Guston’s paintings of hooded, buffoonish Klansmen seemed to be the “trigger” here, along with the assumption that your typical museum-goer would be too dense to unpack the complexity underlying the art. Although the museums initially named 2024 as their target date, the exhibit opened at the Museum of Fine Arts, Boston on May 1, 2022.
'Mother and Child,' 1930, © Estate of Philip Guston, courtesy Hauser & Wirth
The Ladder, 1978, © Estate of Philip Guston, courtesy Hauser & Wirth
'Painting, Smoking, Eating,' 1973, © Estate of Philip Guston, courtesy Hauser & Wirth
It’s been worth the wait. Philip Guston Now introduces the viewer to Guston’s art chronologically, from his earliest paintings, such as the gorgeous “Mother and Child” from 1930, which is clearly inspired by both Michelangelo and the surreal, shadow-filled work of Giorgio de Chirico, to “The Ladder,” a comical, but heart-wrenching, painting completed in 1978. This one features a pair of elongated, blood-red legs with twisted soles for feet attempting to climb a ladder over a oceanic blue wall, where an arc-like shape, possibly representing Guston’s wife, awaits like a setting sun.
Given the seriousness of his subject matter, it may be surprising to discover Guston, unlike many of his contemporaries (think Mark Rothko), was blessed with a good sense of humor. Artists will immediately recognize themselves in “Painting, Smoking, Eating,” a self-portrait in which Guston, flat on his back and a plate of French fries resting on his chest, is happily smoking a cigarette as the piled-up clutter of his studio threatens to topple over and squish him.

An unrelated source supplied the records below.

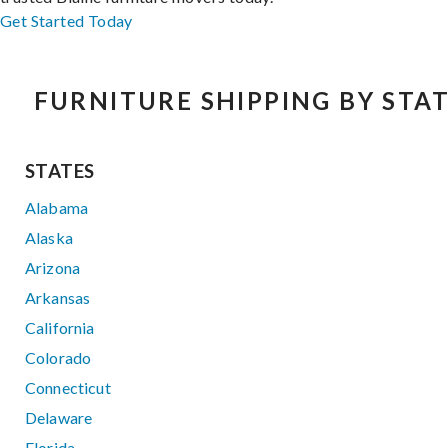
Get Started Today
FURNITURE SHIPPING BY STA
STATES
Alabama
Alaska
Arizona
Arkansas
California
Colorado
Connecticut
Delaware
Florida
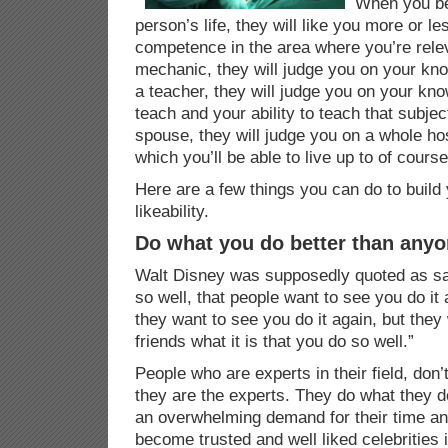
When you be
person’s life, they will like you more or l
competence in the area where you’re relev
mechanic, they will judge you on your kno
a teacher, they will judge you on your kn
teach and your ability to teach that subject
spouse, they will judge you on a whole hos
which you’ll be able to live up to of course
Here are a few things you can do to buil
likeability.
Do what you do better than anyo
Walt Disney was supposedly quoted as sa
so well, that people want to see you do it
they want to see you do it again, but they
friends what it is that you do so well.”
People who are experts in their field, don’t
they are the experts. They do what they do
an overwhelming demand for their time an
become trusted and well liked celebrities in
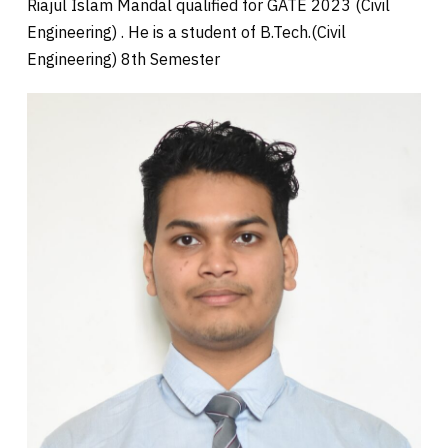
Riajul Islam Mandal qualified for GATE 2023 (Civil
Engineering) . He is a student of B.Tech.(Civil
Engineering) 8th Semester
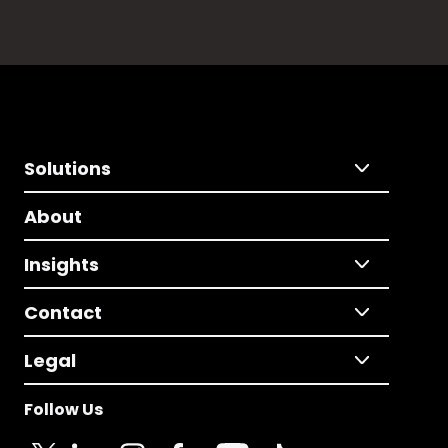
Solutions
About
Insights
Contact
Legal
Follow Us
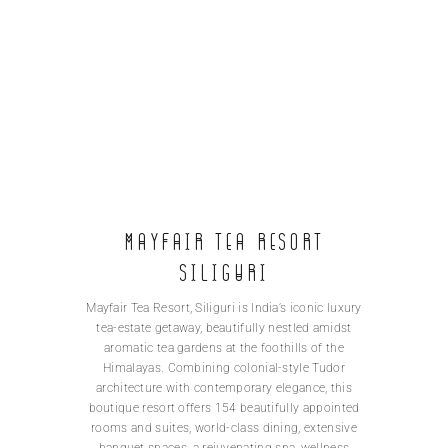
Mayfair Tea Resort
Siliguri
Mayfair Tea Resort, Siliguri is India’s iconic luxury
tea-estate getaway, beautifully nestled amidst
aromatic tea gardens at the foothills of the
Himalayas. Combining colonial-style Tudor
architecture with contemporary elegance, this
boutique resort offers 154 beautifully appointed
rooms and suites, world-class dining, extensive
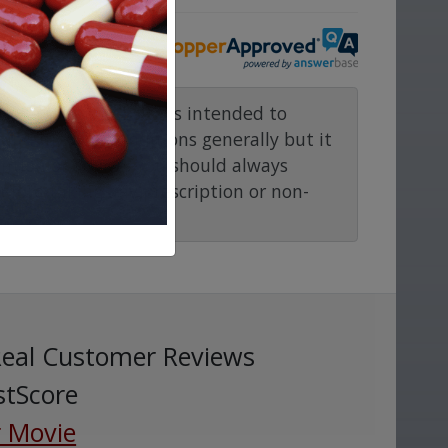
rmacy.com website is intended to
and medical conditions generally but it
ention or advice. You should always
before taking any prescription or non-
Real Customer Reviews
stScore
 Movie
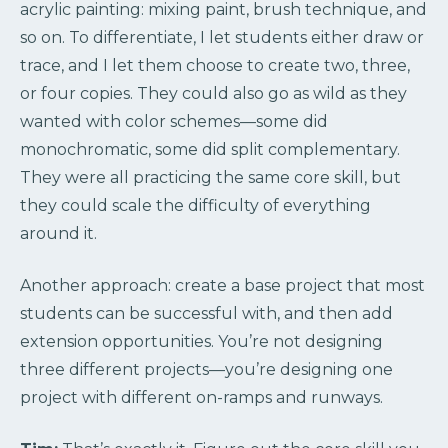
acrylic painting: mixing paint, brush technique, and
so on. To differentiate, I let students either draw or
trace, and I let them choose to create two, three,
or four copies. They could also go as wild as they
wanted with color schemes—some did
monochromatic, some did split complementary.
They were all practicing the same core skill, but
they could scale the difficulty of everything
around it.
Another approach: create a base project that most
students can be successful with, and then add
extension opportunities. You’re not designing
three different projects—you’re designing one
project with different on-ramps and runways.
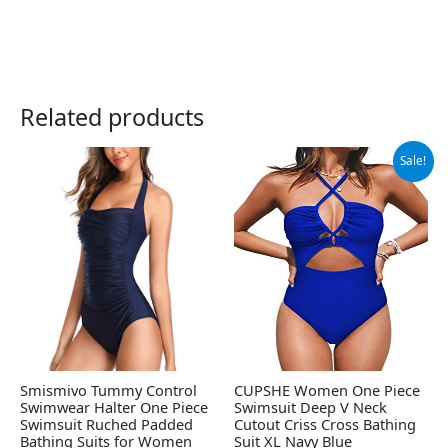
Related products
Original
Current
Sale!
price
price
was:
is:
$37.99.
$35.99.
Smismivo Tummy Control
CUPSHE Women One Piece
Swimwear Halter One Piece
Swimsuit Deep V Neck
Swimsuit Ruched Padded
Cutout Criss Cross Bathing
Bathing Suits for Women
Suit XL Navy Blue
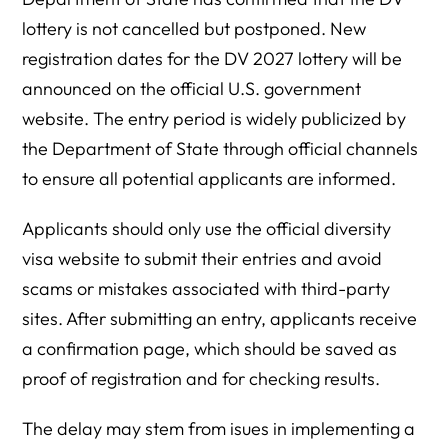
lottery is not cancelled but postponed. New
registration dates for the DV 2027 lottery will be
announced on the official U.S. government
website. The entry period is widely publicized by
the Department of State through official channels
to ensure all potential applicants are informed.
Applicants should only use the official diversity
visa website to submit their entries and avoid
scams or mistakes associated with third-party
sites. After submitting an entry, applicants receive
a confirmation page, which should be saved as
proof of registration and for checking results.
The delay may stem from isues in implementing a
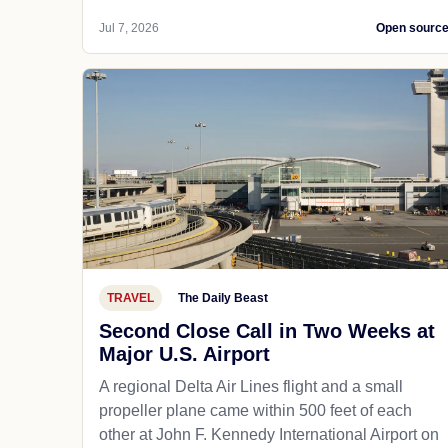
Jul 7, 2026
Open sourc
TRAVEL
The Daily Beast
Second Close Call in Two Weeks at
Major U.S. Airport
A regional Delta Air Lines flight and a small
propeller plane came within 500 feet of each
other at John F. Kennedy International Airport on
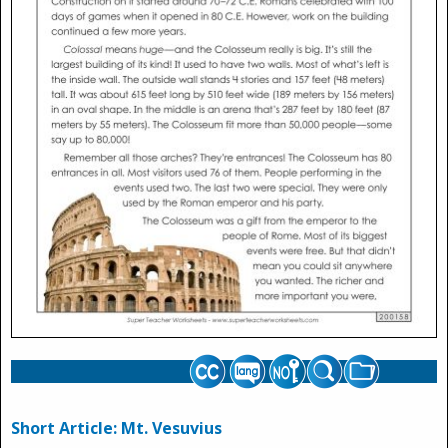
Short Article: Mt. Vesuvius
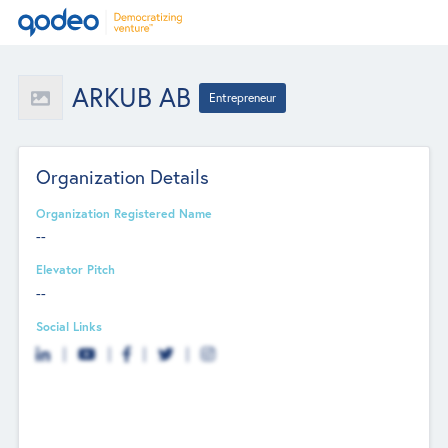
ARKUB AB
Entrepreneur
Organization Details
Organization Registered Name
--
Elevator Pitch
--
Social Links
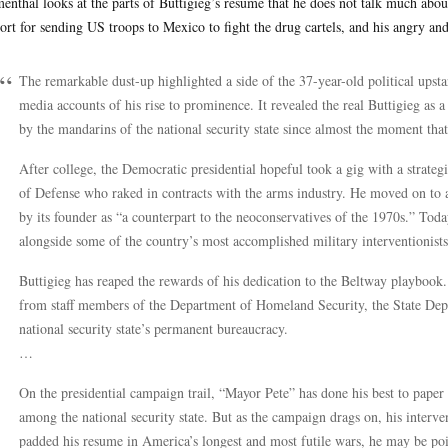
enthal looks at the parts of Buttigieg’s resume that he does not talk much about
ort for sending US troops to Mexico to fight the drug cartels, and his angry an
The remarkable dust-up highlighted a side of the 37-year-old political upst
media accounts of his rise to prominence. It revealed the real Buttigieg as
by the mandarins of the national security state since almost the moment th
After college, the Democratic presidential hopeful took a gig with a strat
of Defense who raked in contracts with the arms industry. He moved on to a
by its founder as “a counterpart to the neoconservatives of the 1970s.” Today
alongside some of the country’s most accomplished military interventionists
Buttigieg has reaped the rewards of his dedication to the Beltway playbook.
from staff members of the Department of Homeland Security, the State Depa
national security state’s permanent bureaucracy.
…
On the presidential campaign trail, “Mayor Pete” has done his best to paper 
among the national security state. But as the campaign drags on, his interve
padded his resume in America’s longest and most futile wars, he may be poi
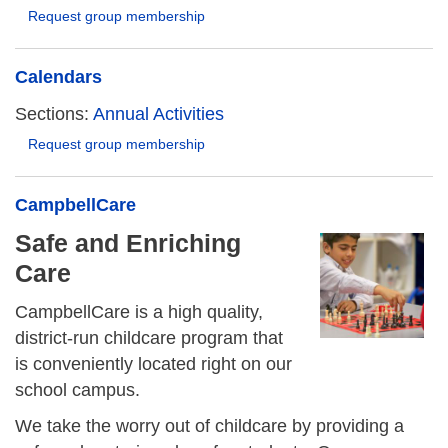
Request group membership
Calendars
Sections:
Annual Activities
Request group membership
CampbellCare
Safe and Enriching
Care
CampbellCare is a high quality,
district-run childcare program that
is conveniently located right on our
school campus.
We take the worry out of childcare by providing a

It is possible the aforementioned delays, due to the pandemic and institutional hand-wringing regarding the imagery Guston used to confront our country’s still-virulent scourge of racism and anti-Semitism, gave the organizers and curators of Philip Guston Now time to create a stronger, deeper experience for those new to the man and his art. After taking in the last room of the exhibit, you will likely feel compelled to double back and revisit every painting and each chapter in the life of a remarkable American artist.